Thursday, October 8, 2015

The Loneliness of the Long-Distance Writer

Reading a review today of a collection of writings and aphorisms by a French writer, Georges Perros, I came upon his definition of writing: "Writing is saying something to someone who's not there. Who'll never be there. Or if he's there, we'll be the ones who have gone away." The truth of this summary stopped me because it brings forward the essential loneliness of writing. The urge that we have to write is the urge to communicate but unlike conversation, writing is a communication which the writer can never be sure by whom, how or where it will be received. I reminds me that writing is like firing a gun and not knowing when it completes its trajectory. Sometimes when I read something and I am moved by it, I am also struck by how long this message has traveled before it reached me. After my mother died in 1997, my aunt continued to live in the house that they shared and nothing was disturbed. It was not until 2009 when I moved into that house that I came upon things left behind by my mother that shook me to the ground and made the grief at her loss sweep over me in waves of delayed understanding. I found a diary that she had kept in the late 80s and her well worn copy of the Imitation of Christ by Thomas a Kempis with her remarks and prayerful notes stuck in the dog-eared pages. I felt that these were like messages from her that had finally reached me. Some poets have also expressed their sense of their readers of the future.

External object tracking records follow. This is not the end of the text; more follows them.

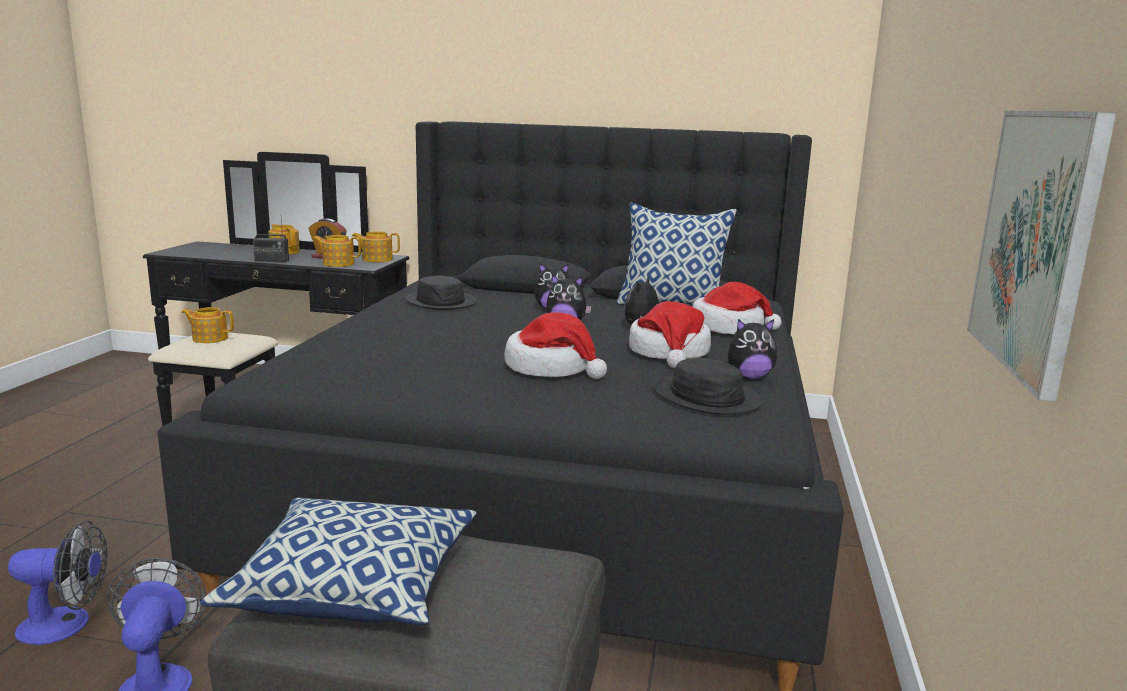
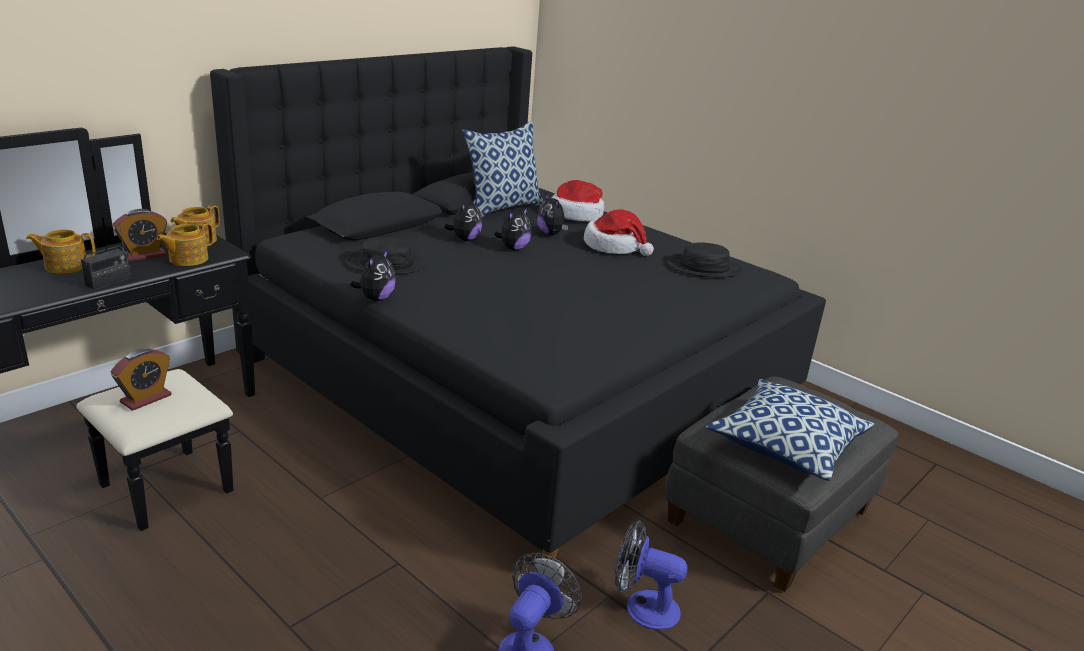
camera: 60 degrees left, 10 degrees up
teapot [181,307,234,343] -> alarm clock [111,348,172,411]
hat [504,312,607,379] -> none
plush toy [728,319,777,380] -> plush toy moved to [350,249,396,301]
picture [967,111,1117,402] -> none

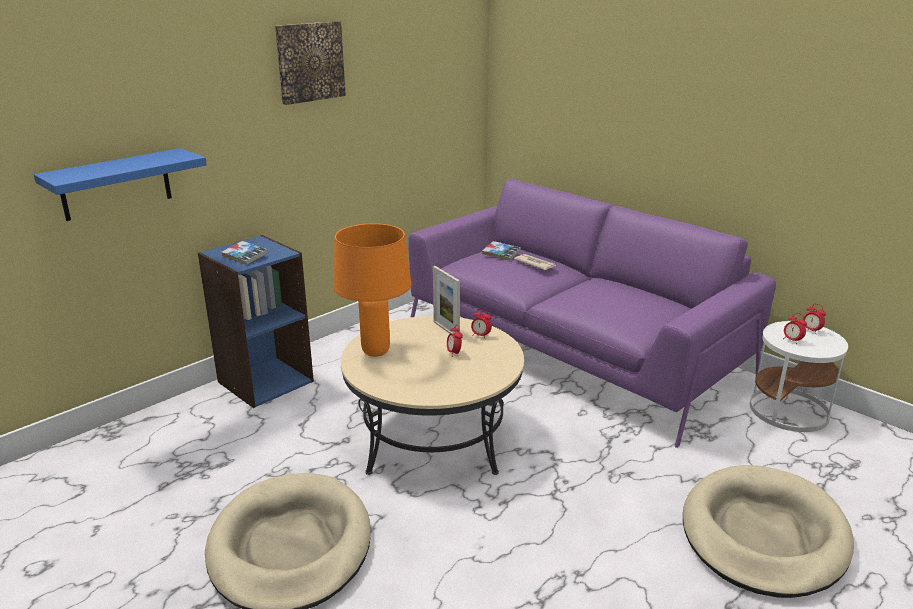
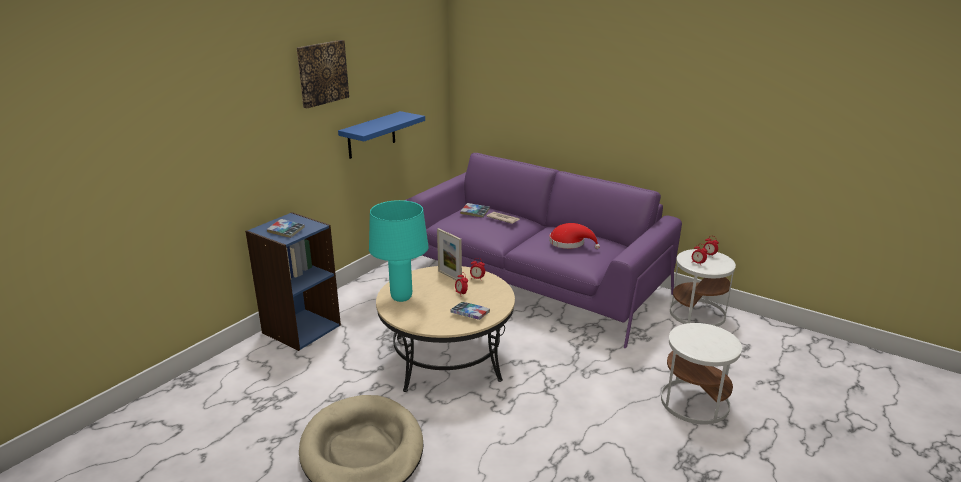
camera: 10 degrees left, 0 degrees up
blue shelf [34,148,207,221] -> blue shelf moved to [338,111,425,159]
orange table lamp [333,223,412,357] -> turquoise table lamp [369,200,429,302]
beige dog bed [683,465,854,598] -> white side table [661,323,742,425]
none -> book [451,302,490,320]
none -> red hat [549,223,600,249]

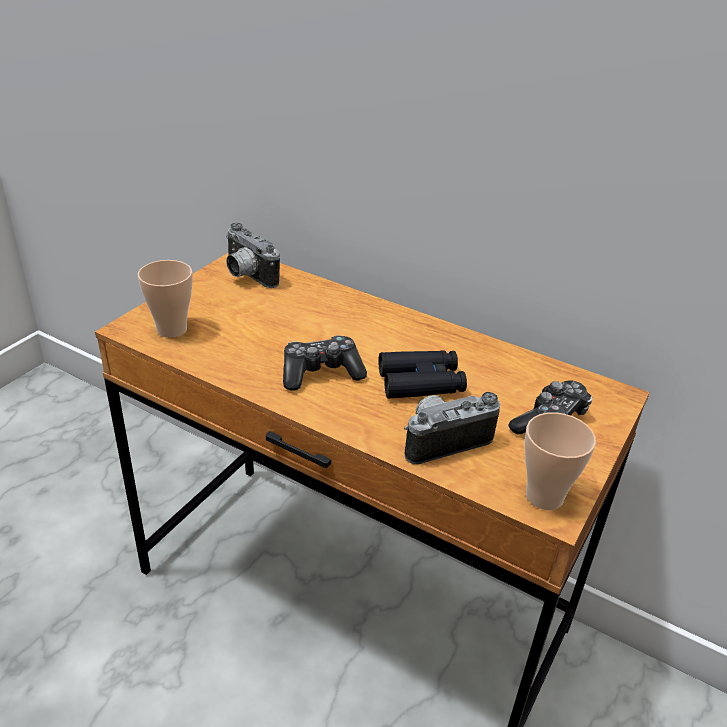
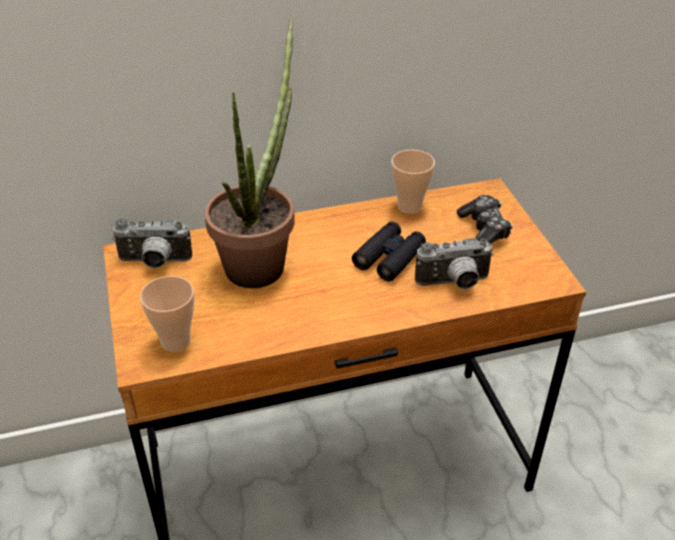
camera: 45 degrees left, 5 degrees up
game controller [283,335,367,391] -> none
camera [404,392,500,464] -> camera turned 120 degrees counterclockwise [415,238,494,289]
cup [525,412,596,510] -> cup moved to [391,150,435,214]
none -> potted plant [204,18,295,288]

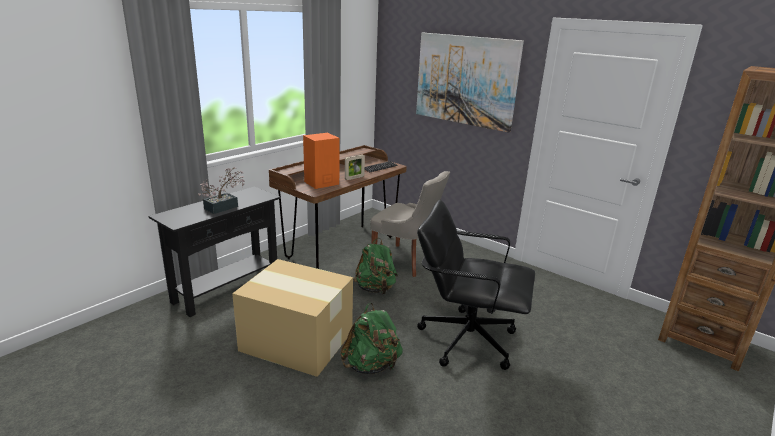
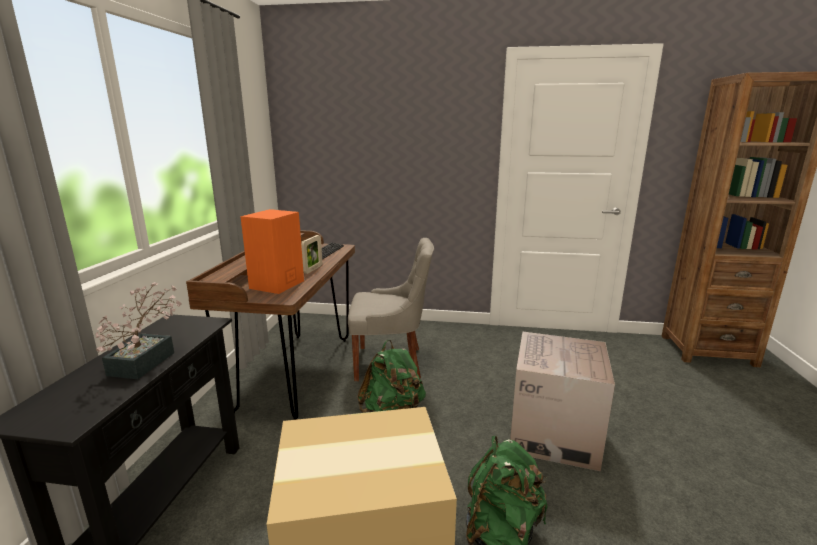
camera: 30 degrees left, 5 degrees down
picture [416,33,524,133] -> none
black office chair [417,200,535,370] -> cardboard box [510,332,615,471]

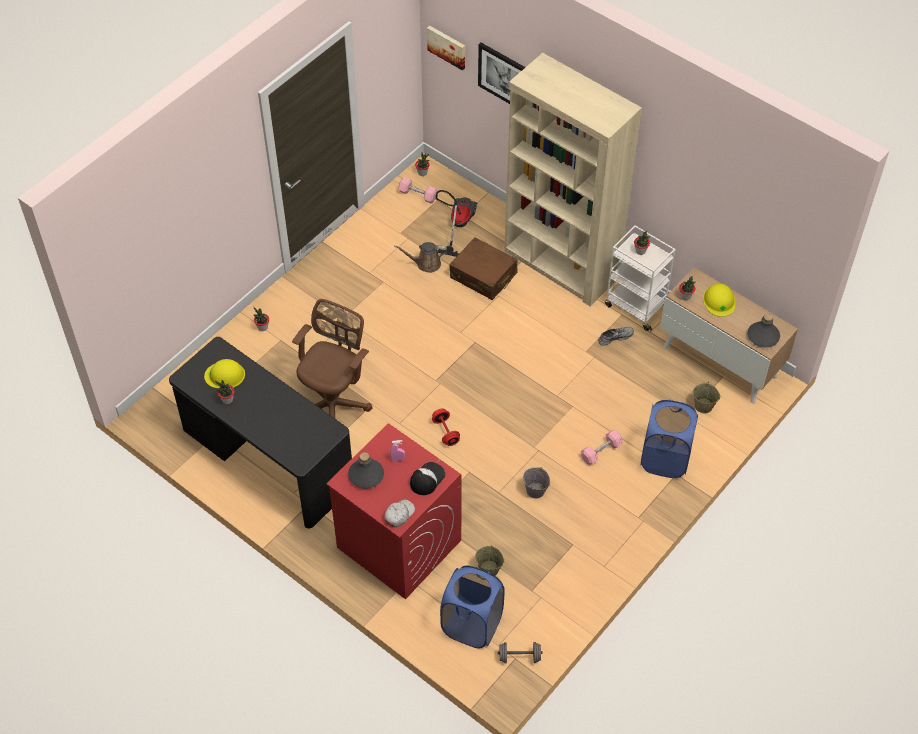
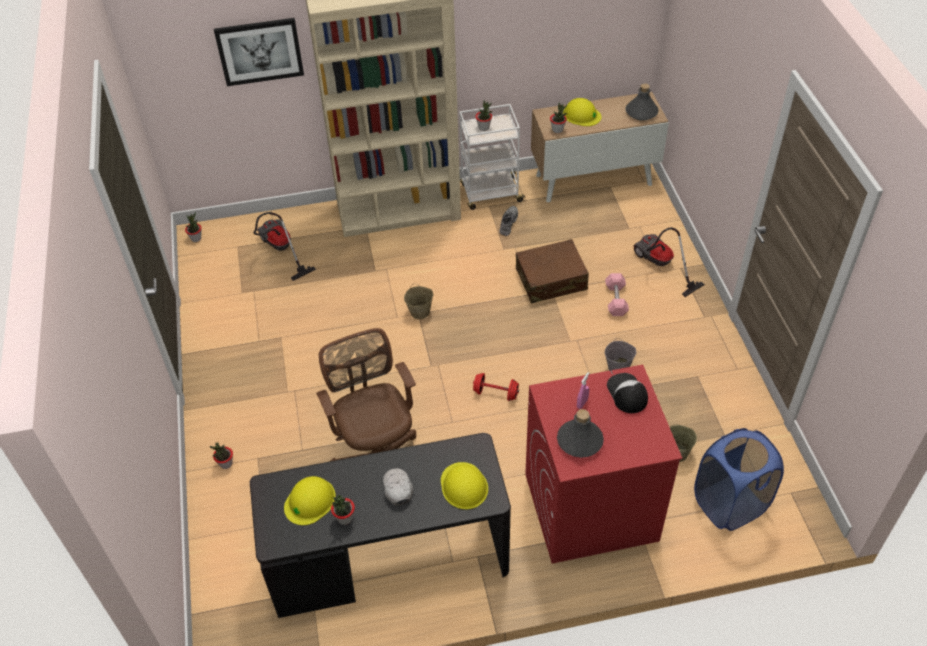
camera: 50 degrees left, 5 degrees down
white cap [385,500,415,527] -> white cap moved to [383,468,413,505]
brown watering can [394,242,447,273] -> none
pink dumbbell [398,177,437,204] -> none
picture [427,26,465,70] -> none
brown suitcase [449,237,518,300] -> brown suitcase moved to [516,239,589,304]
grey dumbbell [498,642,543,663] -> none
blue laundry basket [641,400,698,478] -> vacuum cleaner [633,227,705,297]
beige bucket [693,382,721,413] -> beige bucket moved to [404,284,433,319]
none -> yellow hard hat [441,462,488,509]

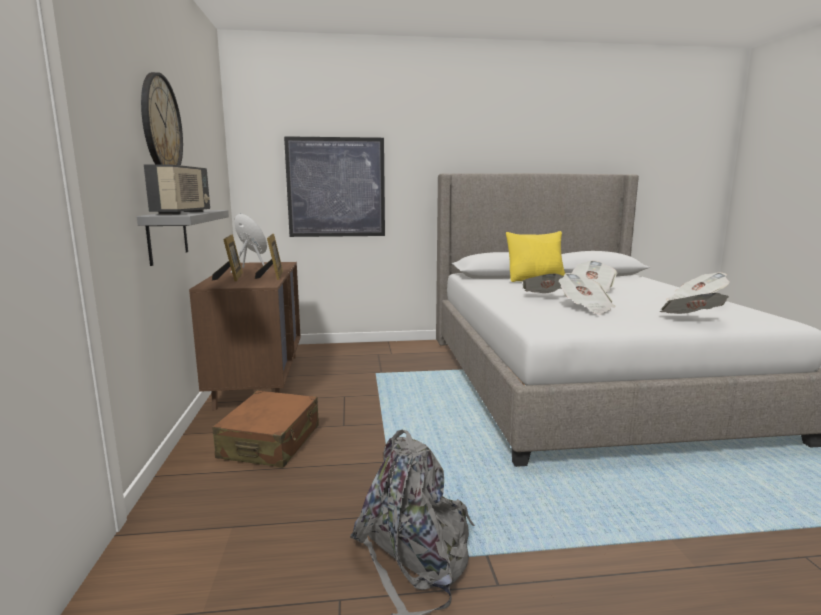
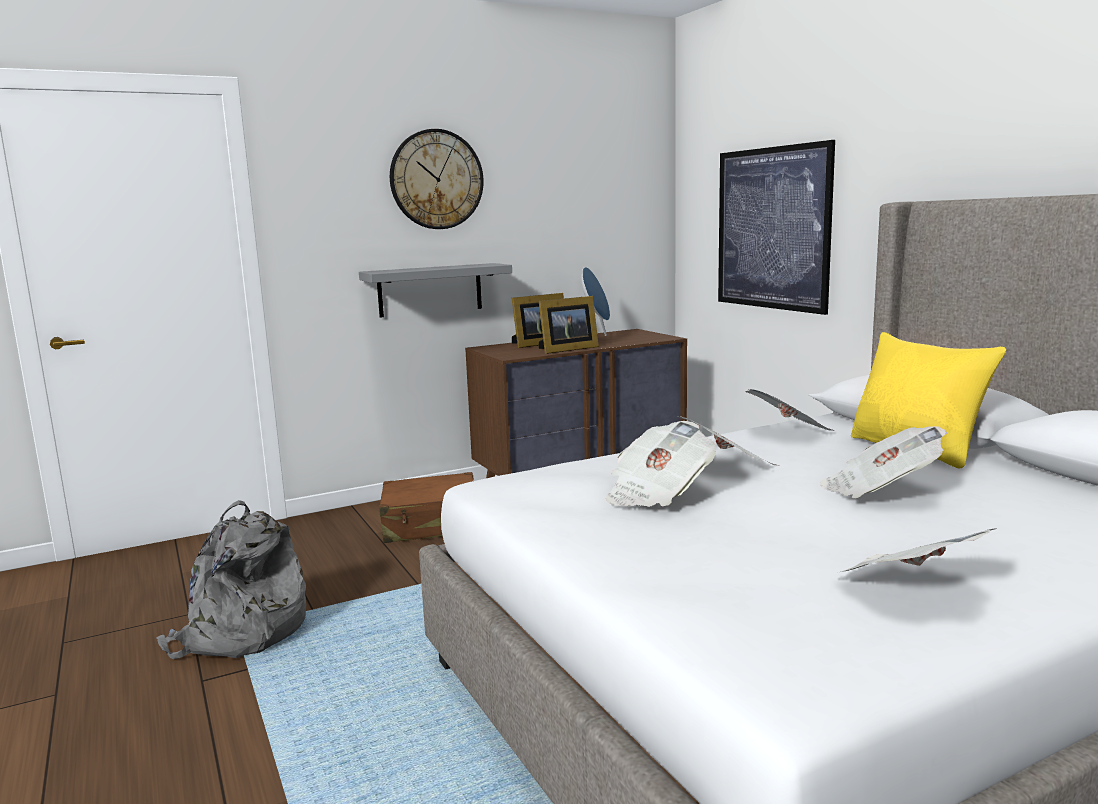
camera: 70 degrees right, 0 degrees up
radio [144,165,210,214] -> none
newspaper [660,293,729,314] -> newspaper moved to [745,389,836,431]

In a sense all of the work of Emily Dickinson was a love letter to the future readers since she did not publish her great poetry in her own lifetime. Keats also brings alive this longing of poets to reach their readers: This Living Hand - Poem by John Keats This living hand, now warm and capable Of earnest grasping, would, if it were cold And in the icy silence of the tomb, So haunt thy days and chill thy dreaming nights That thou wouldst wish thine own heart dry of blood So in my veins red life might stream again, And thou be conscience-calmed - see here it is - I hold it towards you. John Keats So writing is a kind of act of faith that somewhere, sometime, someone will read the words and finally grasp the hand that has been extended in the act of writing.